Top teachers explore solutions to biggest education issues
Put some of the best brains in education in one room to tackle difficult issues facing schools, and what do you get? A lively discussion and an expansive set of innovative and intriguing ideas.
For example, how about creating a "mission" program that allows the state's most highly qualified teachers to take leaves of absence from their regular jobs to go into school districts with the greatest needs? Right now, those teachers tend to be concentrated in the wealthiest districts that can pay the highest salaries, but they are probably needed the most in poor urban and rural districts with the largest number of high-needs students.
Nearly 100 of Wisconsin's 350 National Board Certified Teachers - the cream of the crop of the state's teaching corps - hashed out these difficult issues and potential solutions during a two-day summit Monday and Tuesday (August 7-8, 2006) at the Blue Harbor Resort in Sheboygan. The meeting was sponsored by WEAC. Their solutions are being compiled into a report that will be made available next spring to the Department of Public Instruction, policymakers and the National Board of Professional Teaching Standards.
The main focus of the meeting was supporting and staffing the state's urban and rural "high-needs" schools - those schools that have relatively few resources and serve large concentrations of children from low-income families - children who tend to bring the biggest challenges to schools.
Often, these school districts are forced to pay low salaries and thus tend to be staffed with less experienced teachers.

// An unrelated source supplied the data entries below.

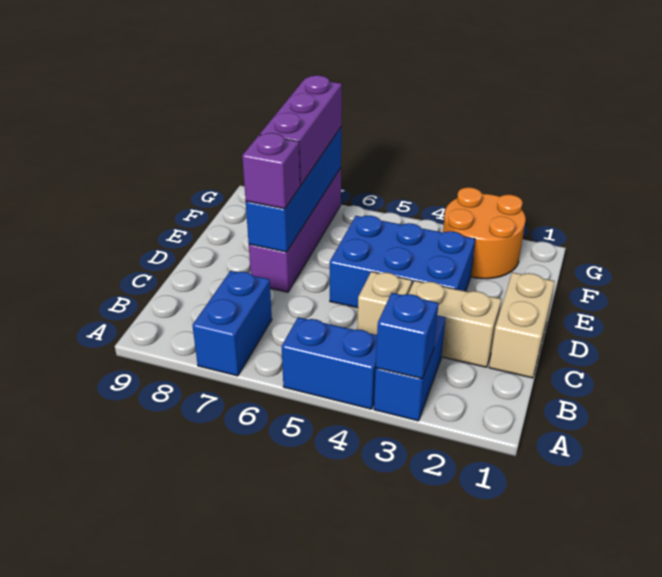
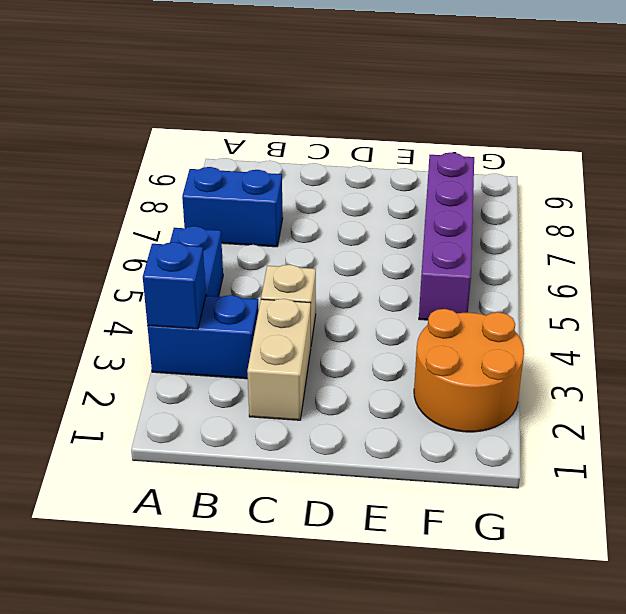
purple brick F5:F8 level 1 -> purple brick D7:G7 level 1
none -> tan brick C1:D1 level 1
none -> blue brick D3:E5 level 1
none -> blue brick D7:G7 level 2

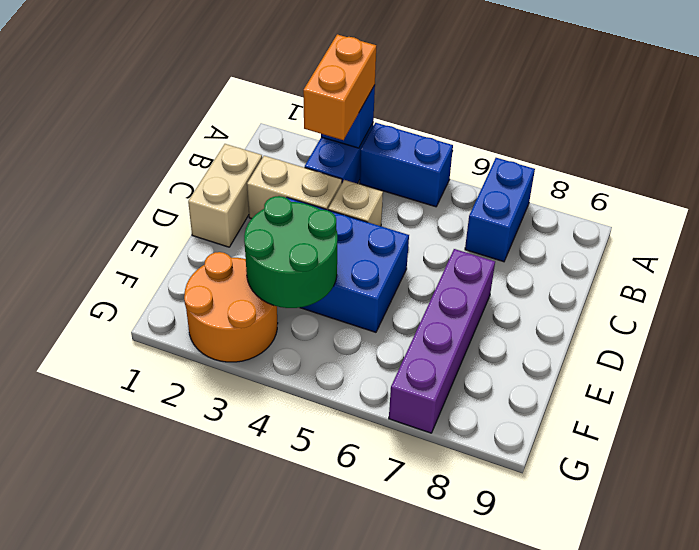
orange brick A3:B3 level 3 -> none
green round brick E3:F4 level 2 -> none
none -> blue brick D7:G7 level 2
none -> purple brick D7 level 3
none -> purple brick E7:G7 level 3

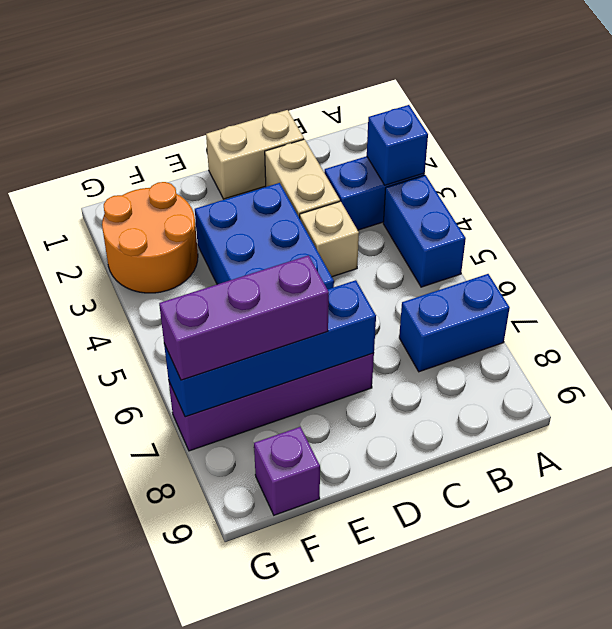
purple brick F9 level 1 -> purple brick D7 level 3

The educators at the summit agreed that bringing more experience into these schools would benefit the teachers currently there, as well as the students. But how do you do that?
One idea was to create a state program to subsidize teacher salaries in such districts to bring salaries in line with other districts so highly qualified teachers would not have to sacrifice their family incomes to work in a high-needs school.
Other ideas included:
- Loan forgiveness, moving expenses, housing support and signing bonuses for teachers who agree to teach in high-needs schools and stay for a specified period of time.
- Job sharing and team teaching opportunities and flexible scheduling.
- More prep time for teachers.
- Cultural support programs to help teachers adapt to new environments, whether urban or rural.
- Smaller class sizes, adequate technology, administrative support, mentoring, and strong professional development programs.
- Give teachers a role in the recruiting process, instead of concentrating it in the hands of Human Relations departments, and review HR techniques to make sure they are "polite and welcoming" and effective in attracting and retaining the best teachers.
- Create regional organizations through which rural teachers can collaborate and share support.
- Tap into the resource of retired teachers to provide mentoring and support.
- Eliminate the Milwaukee residency requirement to increase the pool of teachers who would be interested in teaching in the city.
- College tuition incentives for high school graduates who are studying to become teachers, provided they agree to teach in a high-needs school.
- Creating Future Leaders programs in the high schools to encourage young people to become teachers, and to focus on the benefits of teaching high-needs students.
- Provide social opportunities and community-building programs and activities to make teachers comfortable in their work environment.
- Involve teachers in policymaking and leadership opportunities.
- Provide ongoing regular and constructive feedback.
- Regularly recognize teachers for their successes with students.
- Reassess the impact of high-stakes testing on the classroom environment.
- Work with the community to communicate the importance of teaching and encourage parents and citizens to treat teachers with respect, as professionals.
In addition to tackling that formidable issue of bringing highly qualified teachers into high-needs schools, the educators also developed lists of ideas for improving teacher professional development, increasing the leadership role of teachers in the schools and communities, and increasing the diversity of teachers in the classroom.
With a critical need for more minority teachers, the challenge of attracting and retaining them became a key focus of discussion. Among the ideas generated to address this issue were:
- Start training students in high school to become teachers, and create an organization such as Future Educators of America.
- Provide opportunities for high school students to explore teaching through such activities as tutoring and camp counseling.
- Create financial incentive programs that cover college expenses for students who seek education degrees, and expand scholarships.
- Engage businesses through a program such as Adopt a Future Educator.
- Encourage universities to create more flexibility in their scheduling of classes.
- Increase salaries to attract highly-sought-after, talented students into the teaching profession.
- Provide paid internships.
- Create programs that help education support professionals currently working in schools to become teachers.
The summit was one of six being held throughout the country. Participants expressed hope that the ideas they generated will lead to legislation that improves the quality of education for all children.